+++ Data for processing +++

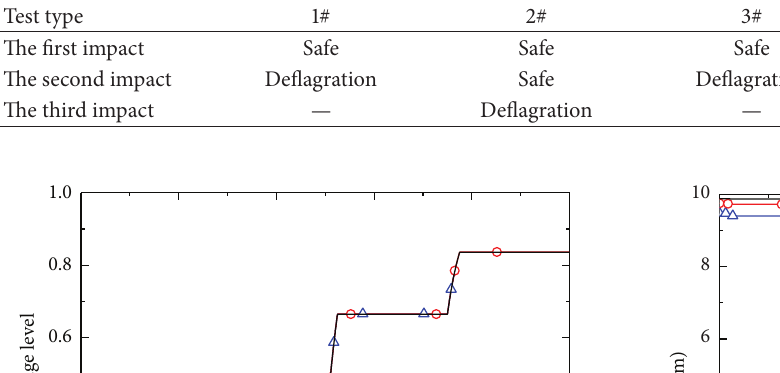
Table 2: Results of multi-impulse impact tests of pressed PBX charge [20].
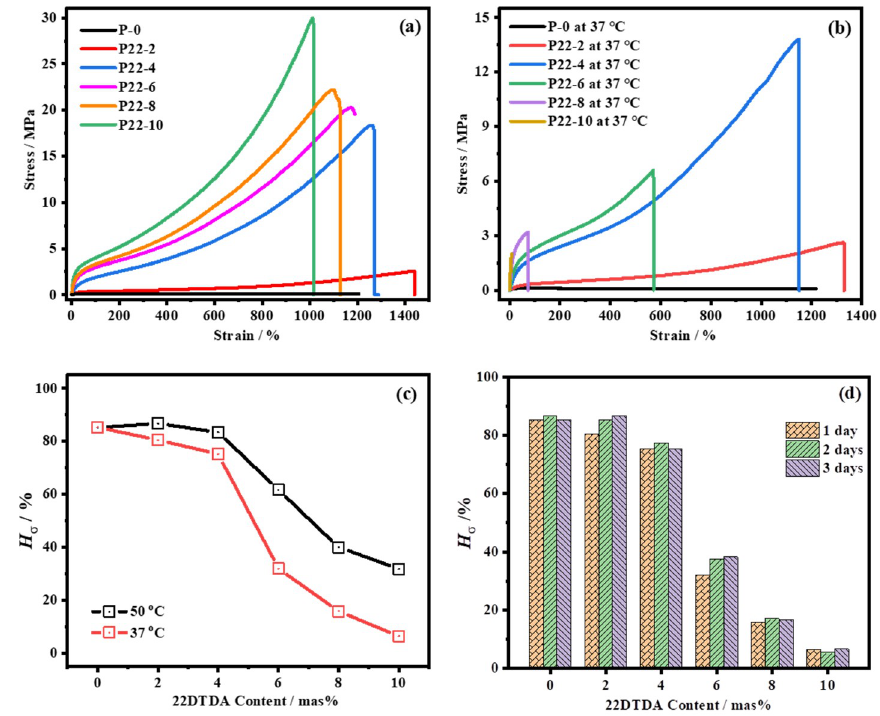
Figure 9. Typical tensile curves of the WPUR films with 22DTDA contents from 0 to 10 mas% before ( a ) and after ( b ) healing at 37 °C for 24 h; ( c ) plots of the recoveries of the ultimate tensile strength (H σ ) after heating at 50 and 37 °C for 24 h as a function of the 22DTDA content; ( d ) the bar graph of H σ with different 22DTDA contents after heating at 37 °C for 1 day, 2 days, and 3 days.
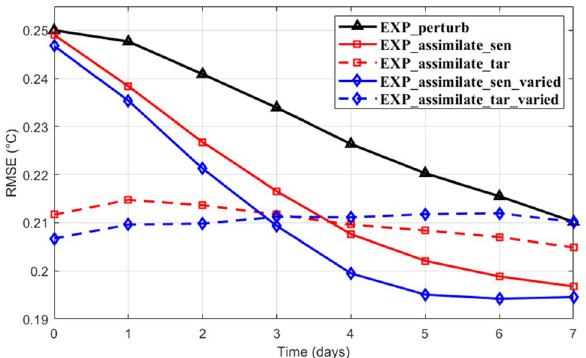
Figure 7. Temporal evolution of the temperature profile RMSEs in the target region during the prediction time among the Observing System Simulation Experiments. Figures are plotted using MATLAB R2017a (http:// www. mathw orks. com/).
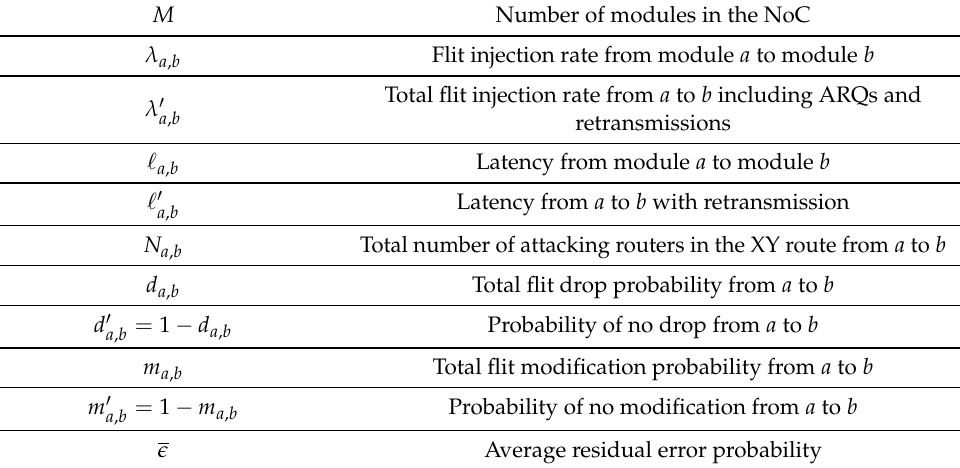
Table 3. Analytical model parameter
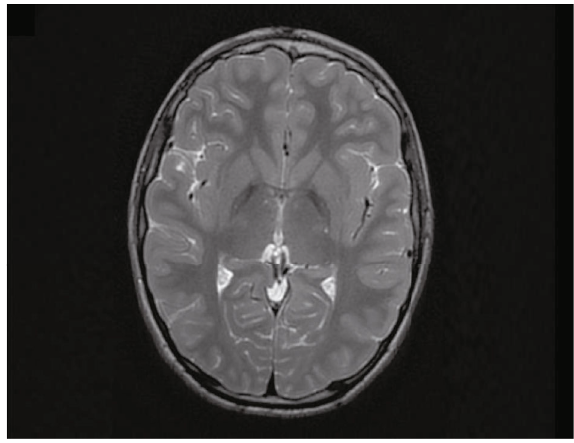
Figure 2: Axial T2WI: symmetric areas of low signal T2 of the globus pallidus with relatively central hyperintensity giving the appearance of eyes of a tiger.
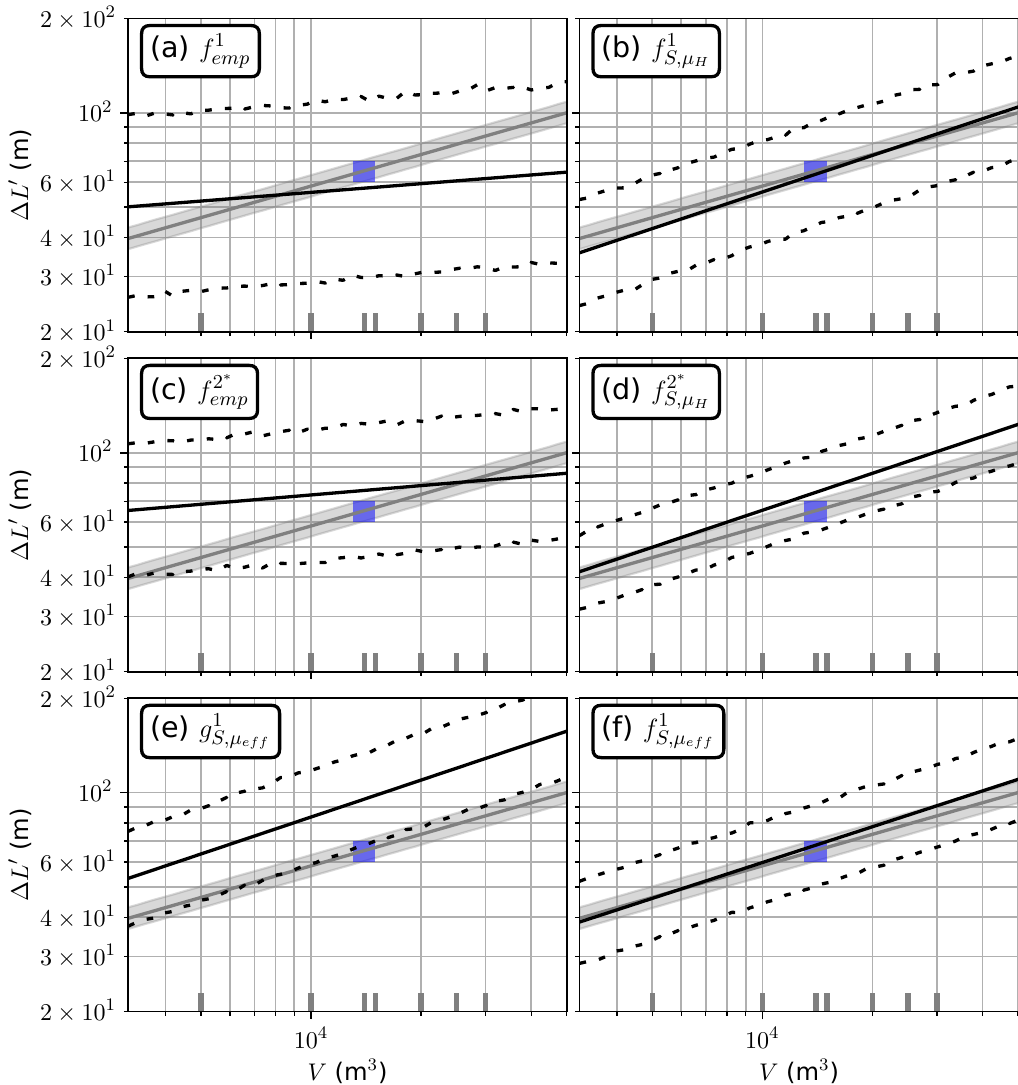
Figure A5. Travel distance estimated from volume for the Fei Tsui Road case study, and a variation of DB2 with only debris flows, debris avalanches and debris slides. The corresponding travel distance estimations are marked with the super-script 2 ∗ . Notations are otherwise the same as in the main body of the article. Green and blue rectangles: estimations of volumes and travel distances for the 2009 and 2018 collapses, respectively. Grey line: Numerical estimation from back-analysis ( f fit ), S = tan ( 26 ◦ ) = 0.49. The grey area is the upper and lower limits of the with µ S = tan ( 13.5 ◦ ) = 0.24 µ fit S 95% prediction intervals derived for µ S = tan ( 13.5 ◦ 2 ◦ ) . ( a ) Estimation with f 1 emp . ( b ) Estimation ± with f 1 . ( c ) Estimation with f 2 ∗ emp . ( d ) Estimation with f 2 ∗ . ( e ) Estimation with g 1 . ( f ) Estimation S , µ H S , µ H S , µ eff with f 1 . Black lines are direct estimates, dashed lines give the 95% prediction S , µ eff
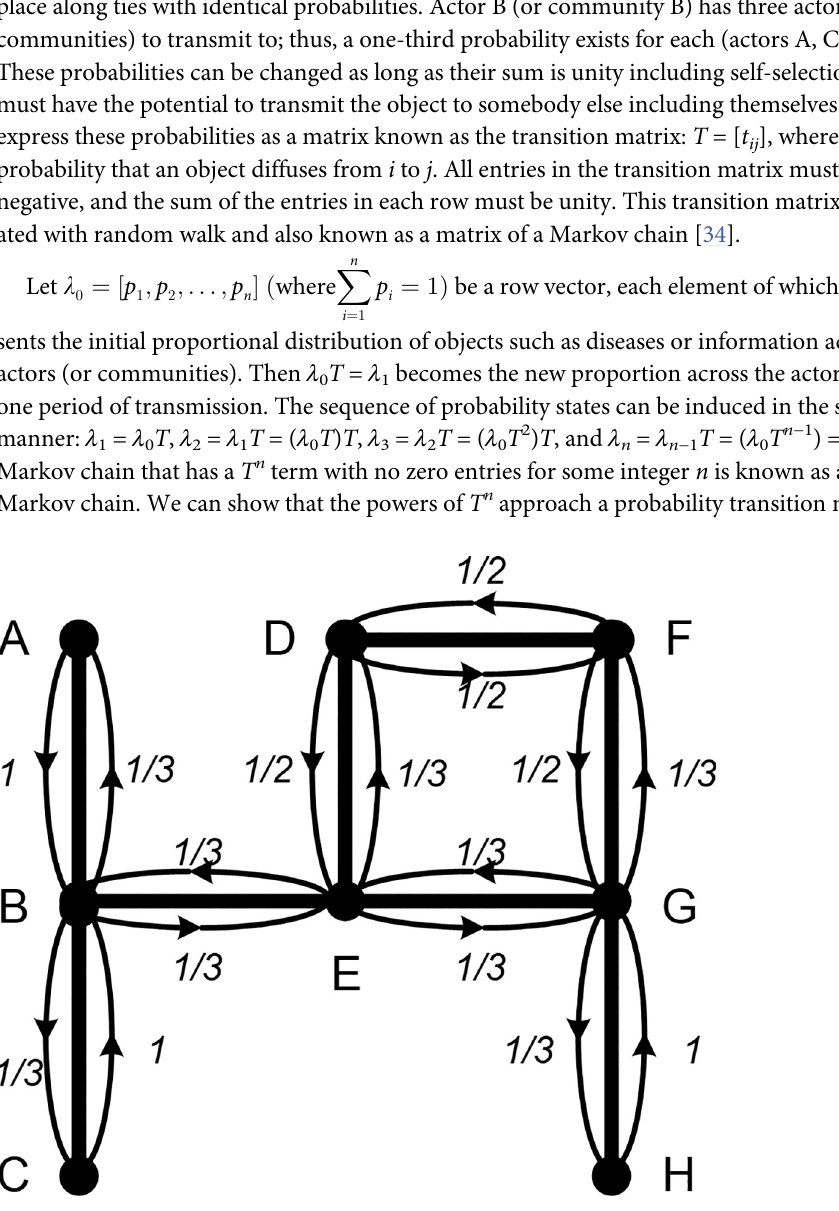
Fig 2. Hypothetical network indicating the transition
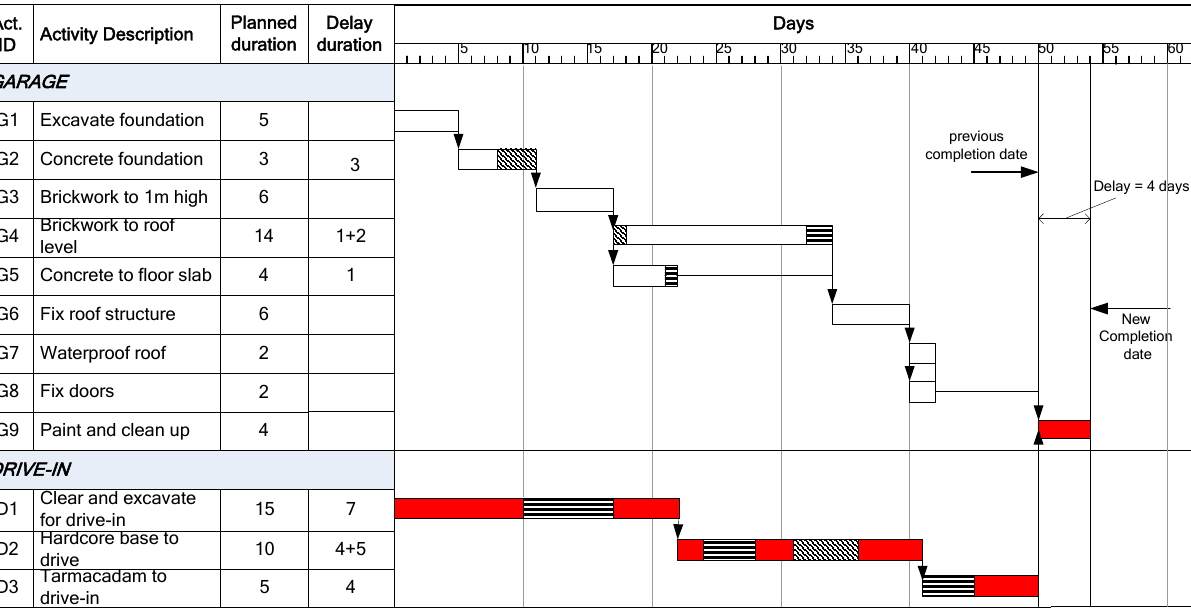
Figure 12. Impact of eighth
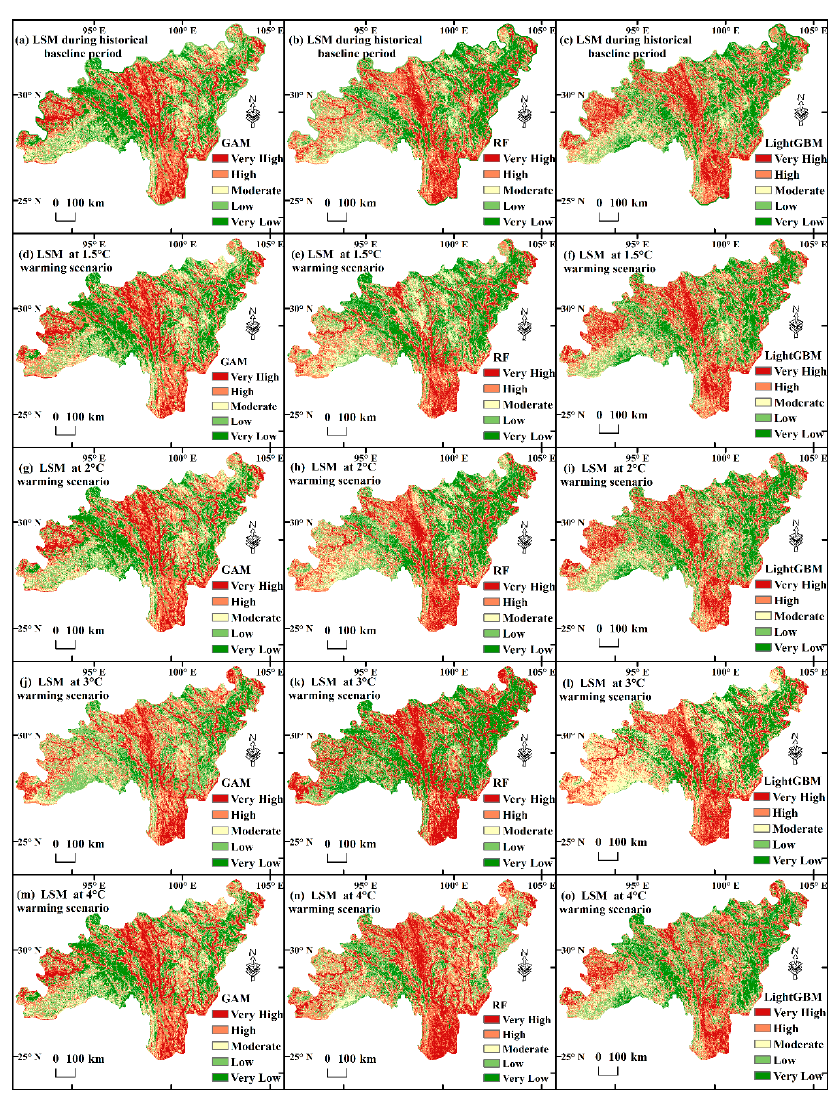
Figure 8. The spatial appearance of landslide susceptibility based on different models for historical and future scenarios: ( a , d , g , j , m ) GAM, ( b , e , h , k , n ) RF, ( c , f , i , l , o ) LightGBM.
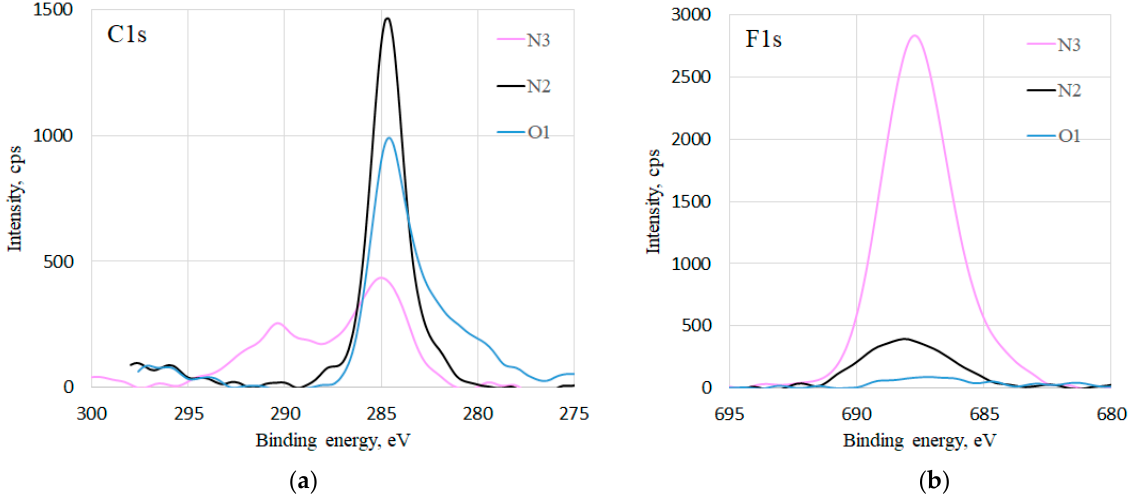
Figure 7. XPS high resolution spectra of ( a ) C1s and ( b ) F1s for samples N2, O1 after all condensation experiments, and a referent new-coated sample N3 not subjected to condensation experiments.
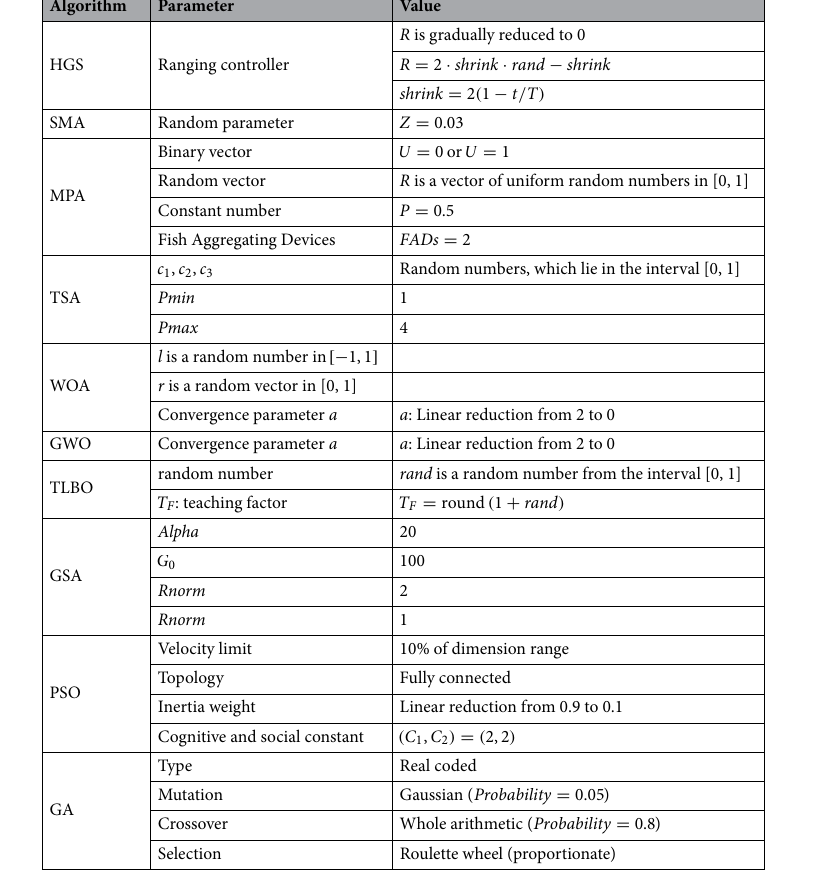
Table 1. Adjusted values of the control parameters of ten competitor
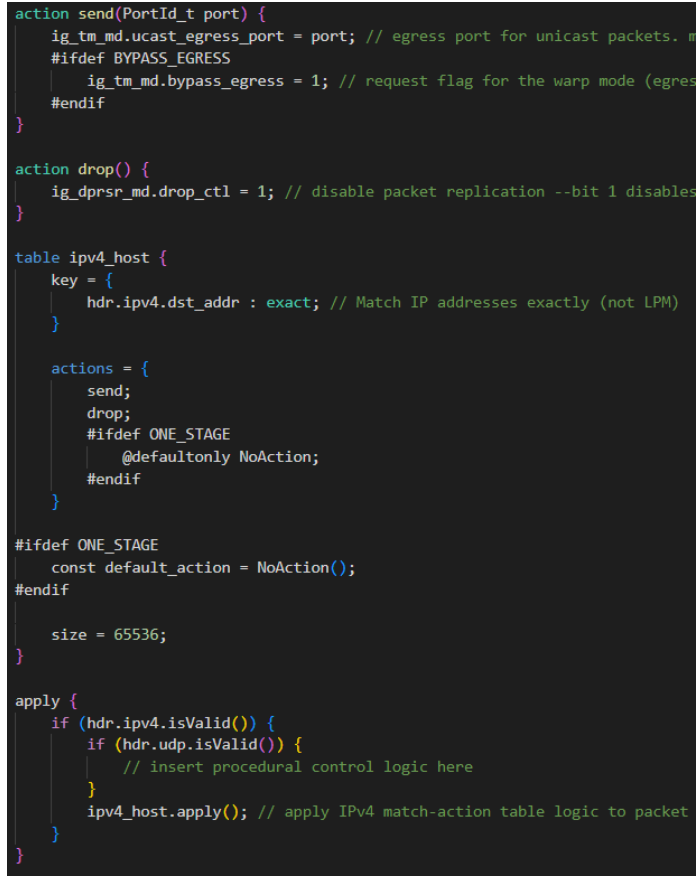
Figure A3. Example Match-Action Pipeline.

+++

▶ **Task objective**:
The copy must match each record exactly, apart from the images, which stay out.

▶ **Reply to the task**:
Table 2: Results of multi-impulse impact tests of pressed PBX charge [20].
Figure 9. Typical tensile curves of the WPUR films with 22DTDA contents from 0 to 10 mas% before ( a ) and after ( b ) healing at 37 °C for 24 h; ( c ) plots of the recoveries of the ultimate tensile strength (H σ ) after heating at 50 and 37 °C for 24 h as a function of the 22DTDA content; ( d ) the bar graph of H σ with different 22DTDA contents after heating at 37 °C for 1 day, 2 days, and 3 days.
Figure 7. Temporal evolution of the temperature profile RMSEs in the target region during the prediction time among the Observing System Simulation Experiments. Figures are plotted using MATLAB R2017a (http:// www. mathw orks. com/).
Table 3. Analytical model parameter
Figure 2: Axial T2WI: symmetric areas of low signal T2 of the globus pallidus with relatively central hyperintensity giving the appearance of eyes of a tiger.
Figure A5. Travel distance estimated from volume for the Fei Tsui Road case study, and a variation of DB2 with only debris flows, debris avalanches and debris slides. The corresponding travel distance estimations are marked with the super-script 2 ∗ . Notations are otherwise the same as in the main body of the article. Green and blue rectangles: estimations of volumes and travel distances for the 2009 and 2018 collapses, respectively. Grey line: Numerical estimation from back-analysis ( f fit ), S = tan ( 26 ◦ ) = 0.49. The grey area is the upper and lower limits of the with µ S = tan ( 13.5 ◦ ) = 0.24 µ fit S 95% prediction intervals derived for µ S = tan ( 13.5 ◦ 2 ◦ ) . ( a ) Estimation with f 1 emp . ( b ) Estimation ± with f 1 . ( c ) Estimation with f 2 ∗ emp . ( d ) Estimation with f 2 ∗ . ( e ) Estimation with g 1 . ( f ) Estimation S , µ H S , µ H S , µ eff with f 1 . Black lines are direct estimates, dashed lines give the 95% prediction S , µ eff
Fig 2. Hypothetical network indicating the transition
Figure 12. Impact of eighth
Figure 8. The spatial appearance of landslide susceptibility based on different models for historical and future scenarios: ( a , d , g , j , m ) GAM, ( b , e , h , k , n ) RF, ( c , f , i , l , o ) LightGBM.
Figure 7. XPS high resolution spectra of ( a ) C1s and ( b ) F1s for samples N2, O1 after all condensation experiments, and a referent new-coated sample N3 not subjected to condensation experiments.
Table 1. Adjusted values of the control parameters of ten competitor
Figure A3. Example Match-Action Pipeline.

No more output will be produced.